• [EXERCISE OBJECTIVE] Your answer is the lines from the one that has "right shoulder: (110, 202)" through the last line of the records below, retyped exactly and alone.

• [RECORDED INFORMATION]
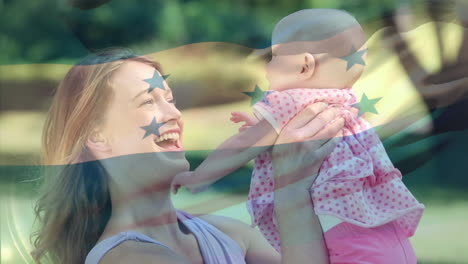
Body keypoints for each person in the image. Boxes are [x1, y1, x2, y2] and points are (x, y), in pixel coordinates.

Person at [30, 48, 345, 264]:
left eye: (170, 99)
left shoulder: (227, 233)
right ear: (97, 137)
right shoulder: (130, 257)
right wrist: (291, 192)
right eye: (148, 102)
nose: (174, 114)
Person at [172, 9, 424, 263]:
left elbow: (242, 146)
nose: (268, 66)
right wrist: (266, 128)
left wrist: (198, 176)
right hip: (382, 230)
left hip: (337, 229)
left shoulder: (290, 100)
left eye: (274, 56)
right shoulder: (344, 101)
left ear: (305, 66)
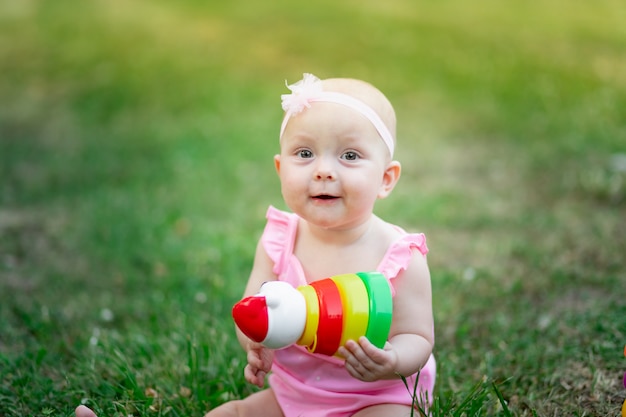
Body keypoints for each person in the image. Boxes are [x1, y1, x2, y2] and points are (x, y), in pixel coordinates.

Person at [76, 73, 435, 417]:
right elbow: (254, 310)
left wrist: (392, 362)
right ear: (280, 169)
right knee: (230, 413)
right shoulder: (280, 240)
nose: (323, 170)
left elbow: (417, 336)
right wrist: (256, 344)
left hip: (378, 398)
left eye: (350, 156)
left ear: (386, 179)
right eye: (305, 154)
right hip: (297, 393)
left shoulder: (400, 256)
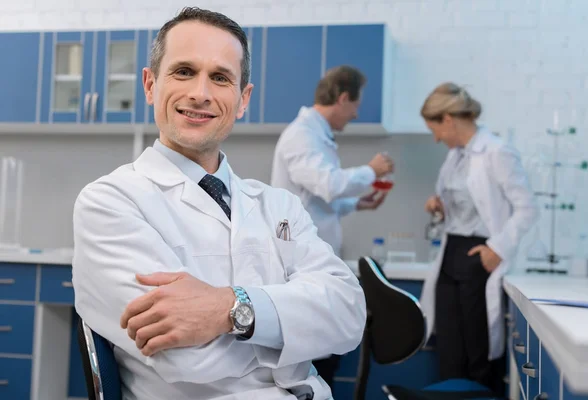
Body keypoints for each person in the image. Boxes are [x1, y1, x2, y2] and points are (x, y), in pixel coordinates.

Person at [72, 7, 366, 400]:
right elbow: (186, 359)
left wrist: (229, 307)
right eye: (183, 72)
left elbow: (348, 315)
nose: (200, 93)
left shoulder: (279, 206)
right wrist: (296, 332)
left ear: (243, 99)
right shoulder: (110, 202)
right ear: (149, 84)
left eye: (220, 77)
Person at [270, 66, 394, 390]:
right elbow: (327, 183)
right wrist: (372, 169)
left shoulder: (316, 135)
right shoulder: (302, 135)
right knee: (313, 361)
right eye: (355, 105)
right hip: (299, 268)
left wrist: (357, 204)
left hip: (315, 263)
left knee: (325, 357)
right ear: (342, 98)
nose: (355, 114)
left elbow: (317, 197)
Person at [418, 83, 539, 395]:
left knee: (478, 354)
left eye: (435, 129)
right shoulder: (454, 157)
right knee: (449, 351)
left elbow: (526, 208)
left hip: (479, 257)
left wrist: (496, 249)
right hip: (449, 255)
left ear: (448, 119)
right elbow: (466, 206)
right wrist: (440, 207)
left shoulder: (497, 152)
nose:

• [SOLUTION TO THE PROBLEM]
right shoulder: (110, 202)
right ear: (149, 84)
left eye: (220, 77)
Person at [270, 66, 394, 390]:
right elbow: (327, 183)
right wrist: (372, 169)
left shoulder: (316, 135)
right shoulder: (302, 135)
right knee: (313, 361)
right eye: (355, 105)
right hip: (299, 268)
left wrist: (357, 204)
left hip: (315, 263)
left knee: (325, 357)
right ear: (342, 98)
nose: (355, 114)
left elbow: (317, 197)
Person at [418, 83, 539, 395]:
left knee: (478, 354)
left eye: (435, 129)
right shoulder: (454, 157)
right knee: (449, 351)
left elbow: (526, 208)
left hip: (479, 257)
left wrist: (496, 249)
right hip: (449, 255)
left ear: (448, 119)
right elbow: (466, 206)
right wrist: (440, 207)
left shoulder: (497, 152)
nose:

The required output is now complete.